▸ **Excerpt provided**
Slashdot Mirror


Stephane Rodriguez Dismantles Open XML

Elektroschock writes "Stephane Rodriguez, a reengineering specialist who became popular for his article on MS Office 2007 binary data, now comprehensively debunks Microsoft's new Open XML format. With small case studies he demonstrates the impossible challenges third-party developers will face. His conclusion: it is 'defective by design.' Next week members of the International Standard Organization are likely to approve the format as a second official ISO standard for office documents, even though most nations have submitted comments. Rodriguez claims he is 'not affiliated to any pro-MS or anti-MS party/org[anization]/ass[ociation].'"

13 of 188 comments (clear)

  1. Re:This is not proof of OOXML being defective by d by darkatom · · Score: 4, Insightful

    But that's still a problem. Microsoft's implementation becomes the de facto standard and all others must (attempt to) conform to the behavior of that implementation or be judged defective. This is what happened when MS published the MAPI (Mail API) spec and then released an implementation alongside it. Lotus and others could never fully mimic what the MS implementation did, so they eventually languished.

  2. Re:This is not proof of OOXML being defective by d by Anonymous Coward · · Score: 5, Informative

    "by design" is of course about motivation which we can know in OOXML from emails, quotes, obtuse or brittle design, and lack of specification.

    The document contains all of these. I suggest that you read it.

    By the way -- there's newly discovered undocumented Microsoft tech present in OOXML, such as SSPI ("Security Service Provider Interface") which is a proprietary Microsoft developed protocol for security providers, and OLE ("Object Linking and Embedding") which is for embedding (eg, taking an Excel spreadsheet and putting it into a Word document). This is undefined in OOXML only available on Microsoft Windows.

  3. Re:This is not proof of OOXML being defective by d by bomanbot · · Score: 4, Interesting

    This is not proof of OOXML being defective by design. It only shows that apparently MS's software isn't able to handle OOXML properly

    Um, isnt the fact that not even Microsofts own software can handle OOXML which btw. is designed by Microsoft themselves, proof enough that something is seriously wrong with the design of OOXML?

    I mean if not even the maker of OOXML can get it to work properly in its own products, how are third parties supposed to do it? And if no one is able to implement OOXML correctly, what is this "standard" good for besides being a great smoke-and-mirrors tactic by Microsoft themselves?
  4. Re:This is not proof of OOXML being defective by d by David+Gerard · · Score: 5, Funny

    OOXML is a theoretically perfect standard that just happens to have no implementations whatsoever.

    --
    http://rocknerd.co.uk
  5. Re:This is not proof of OOXML being defective by d by setagllib · · Score: 5, Insightful

    It's deliberate. The standard is just a distraction, to keep competitors busy trying to implement it, while documents are actually being created in the Office 2007 variant of OOXML. A few months of legacy almost guarantees a transition to the real OOXML would be an uphill battle, especially with no real documentation of how *either* format works. So even with a supposed 'standard' and a near-enough implementation, the vendor lockin is just as strong as it was with the binary formats.

    --
    Sam ty sig.

▸ **Data excerpt**
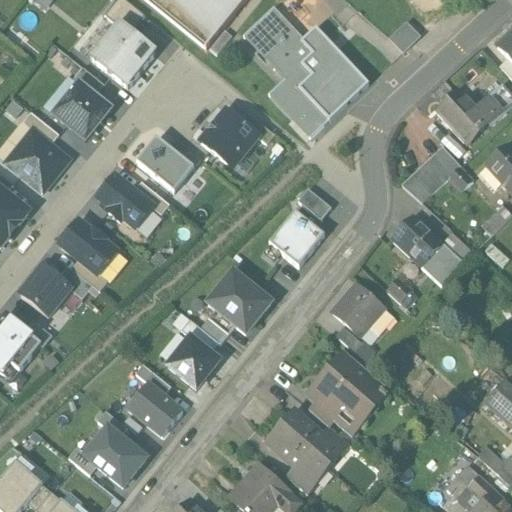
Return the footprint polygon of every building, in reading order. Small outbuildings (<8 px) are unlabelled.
[(28,0),(29,0),(48,10),(53,0),(28,0)] [(118,29),(130,39),(145,20),(121,0),(105,20),(117,29),(118,29)] [(141,0),(205,51),(204,52),(206,54),(249,0),(141,0)] [(302,44),(274,14),(275,12),(274,11),(244,40),(245,41),(246,39),(275,71),(274,72),(275,73),(276,72),(286,82),(268,98),(269,99),(271,98),(310,141),(308,142),(310,143),(369,88),(316,31),(302,44)] [(107,31),(96,23),(74,51),(85,59),(107,31)] [(117,29),(90,63),(128,93),(155,59),(130,39),(118,29),(117,29)] [(402,30),(389,42),(402,55),(414,43),(402,30)] [(511,35),(497,50),(508,61),(511,65),(511,35)] [(511,65),(508,61),(499,70),(511,82),(511,65)] [(79,89),(95,102),(105,90),(83,72),(73,84),(79,89)] [(79,89),(54,120),(85,146),(110,114),(95,102),(79,89)] [(476,113),(459,95),(436,116),(463,146),(485,126),(489,130),(511,108),(511,103),(500,90),(476,113)] [(239,127),(226,116),(201,148),(232,173),(257,142),(258,142),(239,127)] [(31,117),(23,127),(33,135),(51,150),(59,140),(31,117)] [(275,141),(247,118),(239,127),(258,142),(257,142),(267,150),(275,141)] [(33,135),(5,168),(42,199),(70,165),(51,150),(33,135)] [(157,143),(137,168),(174,198),(194,173),(169,153),(157,143)] [(169,153),(194,173),(202,164),(177,144),(169,153)] [(511,153),(507,148),(484,169),(511,199),(511,198),(511,153)] [(443,154),(404,191),(422,207),(460,172),(443,154)] [(0,195),(6,200),(13,191),(0,179),(0,195)] [(134,197),(115,182),(98,203),(110,213),(108,217),(120,227),(123,223),(135,234),(153,212),(134,197)] [(134,197),(153,212),(152,213),(162,220),(170,210),(142,187),(134,197)] [(331,212),(308,194),(298,206),(321,225),(331,212)] [(0,251),(0,252),(28,218),(6,200),(0,195),(0,251)] [(281,204),(254,237),(264,246),(292,213),(281,204)] [(501,210),(480,230),(491,241),(511,221),(501,210)] [(295,217),(269,249),(299,272),(325,240),(295,217)] [(441,249),(412,222),(391,244),(441,290),(472,256),(452,237),(441,249)] [(79,227),(60,250),(79,265),(98,281),(99,279),(117,257),(104,247),(105,246),(93,235),(91,237),(79,227)] [(98,281),(79,265),(71,274),(93,292),(99,297),(108,287),(99,279),(98,281)] [(71,274),(68,271),(58,284),(71,295),(71,296),(82,305),(93,292),(71,274)] [(58,284),(43,272),(20,299),(49,323),(71,296),(71,295),(58,284)] [(233,277),(208,309),(216,315),(235,330),(246,339),(271,307),(233,277)] [(412,294),(398,282),(386,294),(400,307),(412,294)] [(383,314),(355,290),(332,317),(360,340),(383,314)] [(216,315),(201,333),(220,349),(235,330),(216,315)] [(7,322),(0,330),(0,376),(7,383),(15,374),(19,377),(32,362),(27,358),(37,347),(37,346),(25,336),(7,322)] [(201,333),(190,325),(181,335),(210,358),(218,348),(201,333)] [(33,326),(25,336),(37,346),(37,347),(43,352),(51,341),(33,326)] [(361,347),(343,332),(336,340),(354,356),(361,347)] [(191,343),(168,371),(196,394),(219,366),(210,358),(191,343)] [(387,401),(340,361),(330,373),(333,376),(311,401),(317,406),(337,424),(344,415),(356,425),(380,398),(385,403),(387,401)] [(171,392),(143,369),(136,379),(164,401),(171,392)] [(511,391),(505,385),(484,408),(511,433),(511,391)] [(183,417),(148,388),(127,414),(162,442),(183,417)] [(337,424),(317,406),(309,415),(329,433),(337,424)] [(458,406),(453,419),(469,424),(473,411),(458,406)] [(106,430),(120,440),(127,432),(106,417),(100,425),(106,430)] [(321,442),(294,419),(292,419),(289,423),(289,426),(282,434),(323,469),(336,455),(321,442)] [(106,430),(84,459),(97,469),(123,489),(146,460),(120,440),(106,430)] [(349,449),(329,433),(321,442),(336,455),(341,459),(349,449)] [(323,469),(282,434),(274,443),(272,443),(268,447),(269,448),(296,472),(310,484),(323,469)] [(22,460),(13,453),(0,464),(0,485),(15,467),(16,468),(22,460)] [(89,479),(97,469),(84,459),(76,453),(69,463),(89,479)] [(511,478),(506,473),(485,454),(477,463),(511,492),(511,490),(511,478)] [(16,468),(15,467),(0,485),(0,511),(24,511),(27,509),(43,490),(16,468)] [(261,473),(250,486),(248,484),(231,503),(240,511),(275,511),(277,511),(278,511),(297,511),(300,510),(288,498),(259,471),(259,472),(261,473)] [(310,484),(296,472),(287,481),(306,499),(315,489),(310,484)] [(444,504),(449,497),(434,486),(420,505),(429,511),(437,511),(443,504),(444,504)] [(52,498),(43,490),(27,509),(31,511),(39,511),(52,498)] [(55,511),(61,506),(52,498),(39,511),(55,511)] [(502,502),(493,511),(509,511),(506,509),(507,507),(502,502)]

▸ **Prompt A**
In the Slashdot thread on Open XML, why does the first comment say Lotus and others languished after Microsoft published the MAPI spec? Answer in one to three sentences.
▸ **Prompt B**
Answer these questions from the Slashdot thread on Open XML, one line each:
(i) How does the summary describe Stephane Rodriguez?
(ii) What does SSPI stand for, according to the thread?
(iii) According to setagllib, in which variant of OOXML are documents actually being created?
▸ **Prompt C**
For each statement, say whether it agrees with the Slashdot thread on Open XML. Answer yes or no, and quote the deciding words from the thread.
(i) Rodriguez says he is affiliated with an anti-MS organization.
(ii) ISO members are likely to approve the format next week.
(iii) The thread says OLE in OOXML is available on all platforms.

▸ **Finished answer A**
Microsoft released its own implementation alongside the MAPI spec, and that implementation became the de facto standard. Other implementations had to conform to its behavior or be judged defective. Lotus and others could never fully mimic what it did, so they eventually languished.

▸ **Finished answer B**
(i) As a reengineering specialist.
(ii) Security Service Provider Interface.
(iii) The Office 2007 variant.

▸ **Finished answer C**
(i) No: "not affiliated to any pro-MS or anti-MS party/org[anization]/ass[ociation]."
(ii) Yes: "Next week members of the International Standard Organization are likely to approve the format as a second official ISO standard for office documents"
(iii) No: "only available on Microsoft Windows."